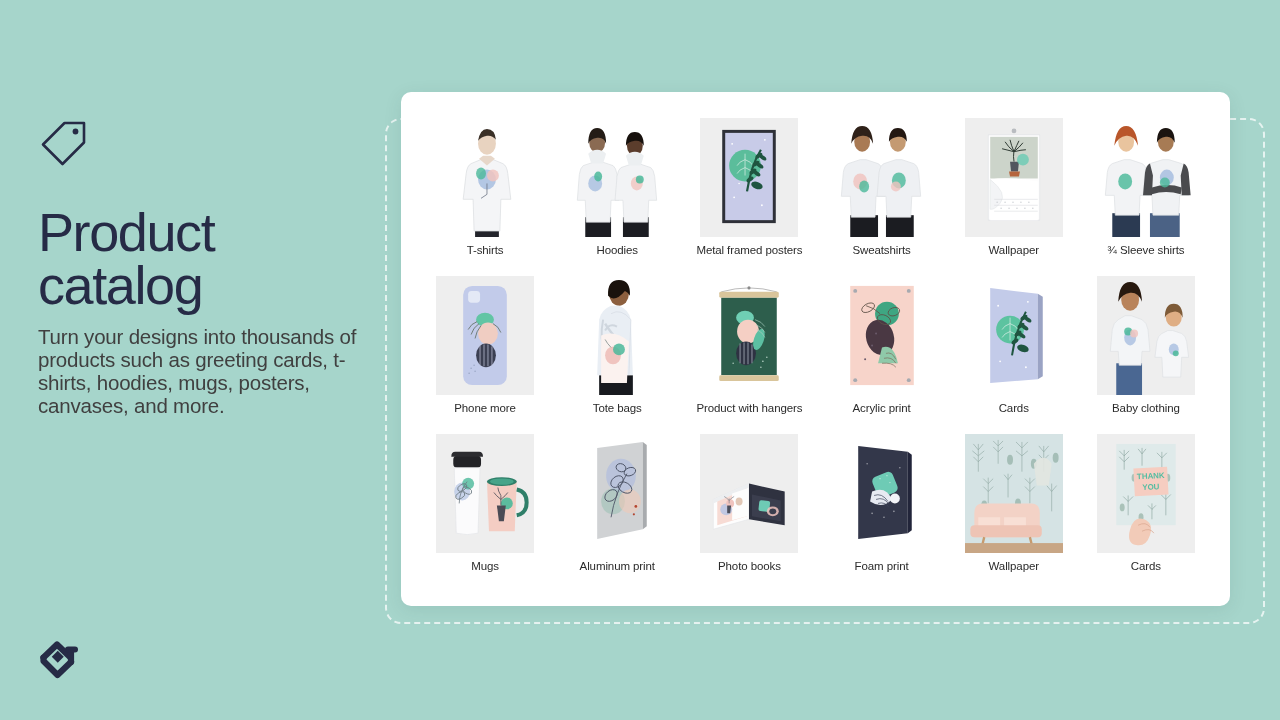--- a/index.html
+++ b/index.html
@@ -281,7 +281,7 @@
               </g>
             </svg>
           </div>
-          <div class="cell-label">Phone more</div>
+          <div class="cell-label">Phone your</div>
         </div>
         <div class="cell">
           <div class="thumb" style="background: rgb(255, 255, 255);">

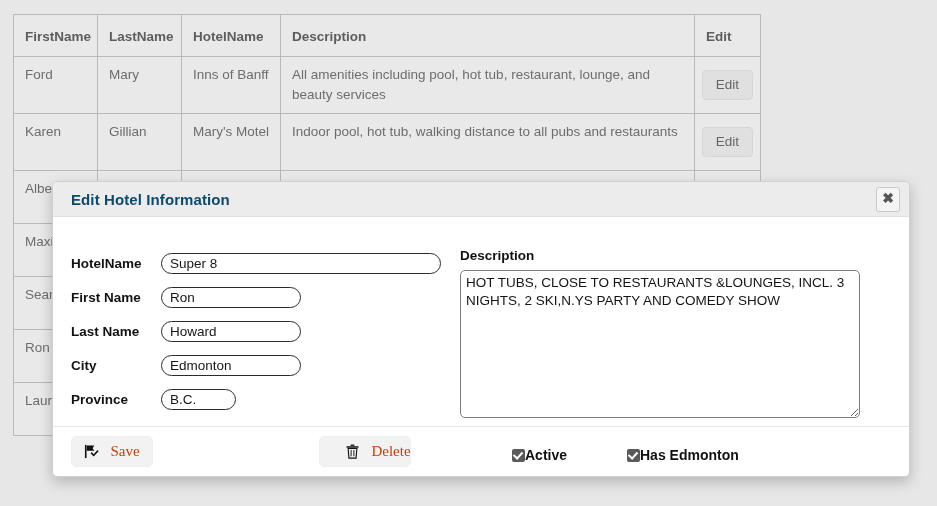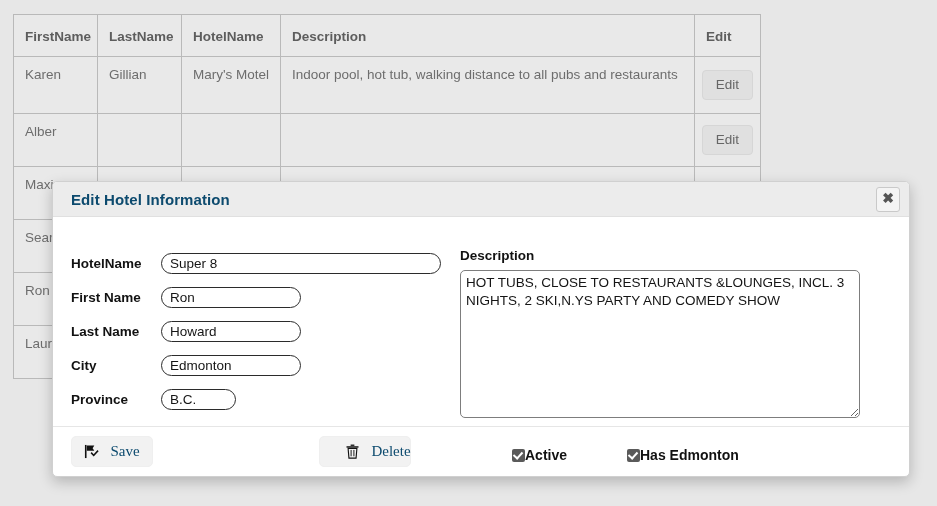--- a/index.html
+++ b/index.html
@@ -276,6 +276,15 @@
   </thead>
   <tbody>
     <tr class="row-tall">
+      <td>Ford</td>
+      <td>Mary</td>
+      <td>Inns of Banff</td>
+      <td>All amenities including pool, hot tub, restaurant, lounge, and beauty services</td>
+      <td class="cell-edit">
+        <span class="edit-btn">Edit</span>
+      </td>
+    </tr>
+    <tr class="row-tall">
       <td>Karen</td>
       <td>Gillian</td>
       <td>Mary's Motel</td>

_DIRECTIONS_
Based on the records above, how many lines hold the string "edit"? Answer with the number by itself.

_WORKED SOLUTION_
2